Incredible food. It's likely one of your main motivations for traveling to Italy, so you should know how to pronounce what you're about to order. Meals are a great source of pride for Italians, and by butchering the name of your dish, you're disrespecting the work that went into it. Skim through a phrasebook and familiarize yourself with some common food pronunciations. Also memorize a few courtesy phrases like, "Could I have...?" Your Italian doesn't have to be perfect. Just putting in the effort will please the waitstaff and ensure that the cook is the only one doing the butchering...
Put Your Foot Down
Italians are notoriously pushy when they're stuck waiting in line. Market stands and cafe counters often teem with people and can be overwhelming to tourists. Stand your ground and don't be afraid to push your way to the front. Always know your order ahead of time. At the counter, speak clearly and have your money ready so you don't slow down the fast-paced service.
Trains are a great way to get around Italy — if you know what to do. Tickets are easy to purchase at electronic booths, but make sure you've chosen the proper fare and destination. Riding the wrong train or taking it further than your fare allows can get you kicked off the train or fined. After you buy your ticket, STOP! Find the yellow validation machine and stamp it. An unvalidated ticket can also warrant fines.
In the US, it's normal to pay for small purchases with large bills. In Italy, it's like the 8th deadly sin. Cashiers hate making change and can be rude if you deny their requests for exact coins. Use your larger bills for larger purchases and save your 1 & 2 euro coins for gelato money. It's always smart to be on the cashier's good side, especially if you plan to go back for more gelato (you will.)
Under My Umbrella
If you want to see that piazza when it's less crowded, wait until it rains. Italians scatter at the first sign of precipitation and those who can't escape come prepared. Sleek raincoats and long umbrellas are rainy day essentials. Check the forecast and always carry a compact umbrella so you don't end up the only person in Italy who's drenched.

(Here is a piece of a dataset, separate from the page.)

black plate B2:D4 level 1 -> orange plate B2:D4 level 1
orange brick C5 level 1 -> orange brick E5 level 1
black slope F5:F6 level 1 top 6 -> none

There are no Starbucks in Italy because coffee is an art form. It's perfectly acceptabl to sip an early morning cappuccino or latte. This window closes after the clock strikes noon, when true Italians drink only espresso. Other coffee drinks are still served throughout the day but show that you're a newbie.
The typical Italian dinner doesn't start until 8pm and many restaurants don't even open until then. If waiting to eat late is difficult for you, have a late lunch or buy a snack to tide you over.
Good gelato is always served in metal bins, which signify it's homemade. Gelato should appear smooth and fluffy, and never grainy.
You're probably used to eating pizza by hand and by the slize. Many Italians actually use a knife and fork and most order a whole pizza for themselves. Take out is frowned upon. Hope you're hungry!